As for the objects I mostly just create them myself from scratch. It's easier then it looks once you get started. Get a reference of what you want and just start making it. And with filterforge you also will have a easy time giving your objects textures.

So the main thing I would recommend is getting filterforge if you already have photoshop. BUT wait for them to have a sale. I got the basic version 75% off.  Or else it's pretty expensive.

Everything thing else is just layers upon layers of items that all create what you see. 1 layer with cracks, 1 layer with dirt, one layer with slime etc.. Download the .psd I have linked in one of the other posts to see how I created this.

Oh and remember to check the turtorials here. Many of them are very good at getting your started.
And one last thing. A good little filter for creating your grid is this: Grid Generator
Hope that helps  :Smile:

----------


## cadric

btw  filterforge have a trial. So try that first and see if its something for you.

----------


## Jaxilon

Great job on the dungeon maps cadric, they look really good.

----------


## Harshmage

I'm actually going to use your level 1 map instead of my throw-together PyMapper version (which is honestly taking way too long due to layers not up to snuff).  Here's to you, and here's to the future Level 2!

----------


## Pingomannen

Hey again. Just stopping in to see if you have worked more on the level 2 map? By the looks of it, you have probably canceled the project for more intersstig work, bur I thought I'd just give it a shot.

Cheers!

----------


## cadric

I haven't canceled the project. I'm just horrible slow  :Smile: 
However.. Good news everyone..
I can almost promise it will done before sunday...(If its not, then don't hate me..heh.)
I finished level 2 last week except for doors and a few stairs. Other then that area 1 to 19 is all done.

----------


## cadric

So I'm almost done. All area's have been furnished and finished. Including area 19  :Very Happy: 

What is left to do on level 2 is doors mostly. Might be some cleaning up to do or extra small details to add.

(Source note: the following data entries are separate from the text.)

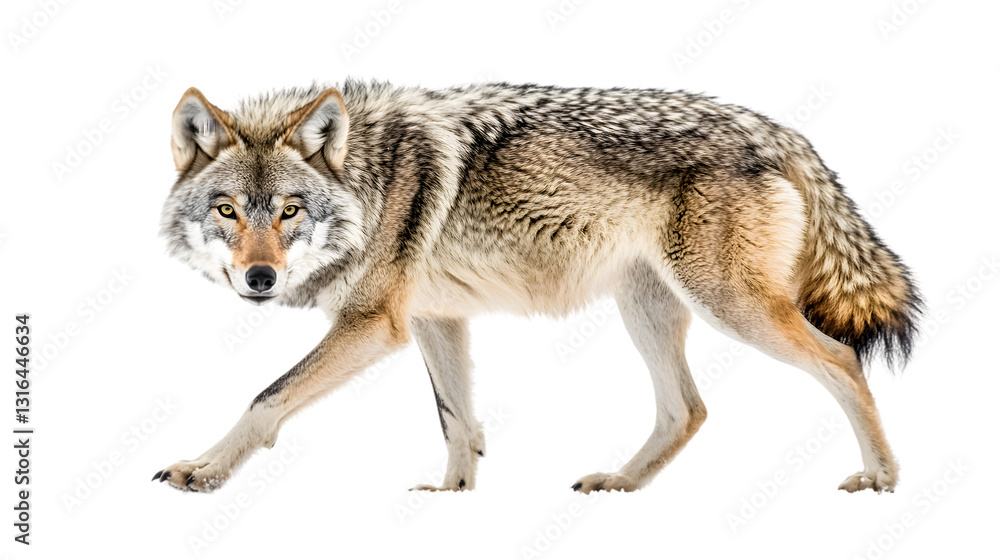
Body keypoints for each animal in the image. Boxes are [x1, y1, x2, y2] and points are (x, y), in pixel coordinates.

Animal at [154, 80, 921, 494]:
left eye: (289, 211)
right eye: (228, 210)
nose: (259, 277)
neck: (366, 180)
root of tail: (780, 130)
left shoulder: (373, 325)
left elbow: (265, 398)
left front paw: (204, 470)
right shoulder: (434, 320)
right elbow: (458, 422)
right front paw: (451, 500)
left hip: (730, 307)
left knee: (841, 361)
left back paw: (882, 480)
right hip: (646, 309)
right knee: (687, 410)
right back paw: (620, 485)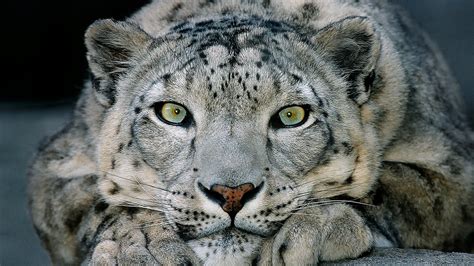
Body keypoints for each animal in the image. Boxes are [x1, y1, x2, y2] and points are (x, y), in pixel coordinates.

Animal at [27, 0, 472, 264]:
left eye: (292, 115)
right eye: (172, 112)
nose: (231, 193)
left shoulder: (452, 169)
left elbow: (383, 187)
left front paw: (311, 230)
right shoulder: (57, 165)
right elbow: (100, 200)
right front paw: (139, 245)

And sorry about the delay. I'm only working on this when I really feel like it  :Smile: 

Anyway here is a preview of the almost done lvl 2.

----------


## Pingomannen

That is great news Cadric  :Very Happy:  I'm running Keep on the Shadowfell right now using your beutiful maps, and the party have just entered the first level of the keep. Keep up the good work, pun intended, and I hope you continue with Thundeerspire labyrinth next  :Wink:

----------


## cadric

Updated. Look below

----------


## cadric

Finished concept for lvl 1 and 2.

So the map is done.
What is left to do now is to make a few different versions..
A printer friendly version and one without doors (for programs like maptools)
HQ png version. Also need to check and upload all psd's so people can get them.
And ofcource a finished post..  :Smile: 

I hope you will enjoy the map.
Next up, Thunderspire Layrinth.. Which will be done in a few years, if keep my current rate with mapmaking..hehe

----------


## ravells

That is seriously well done. Impressive work, Cadric!!! Rep coming.

----------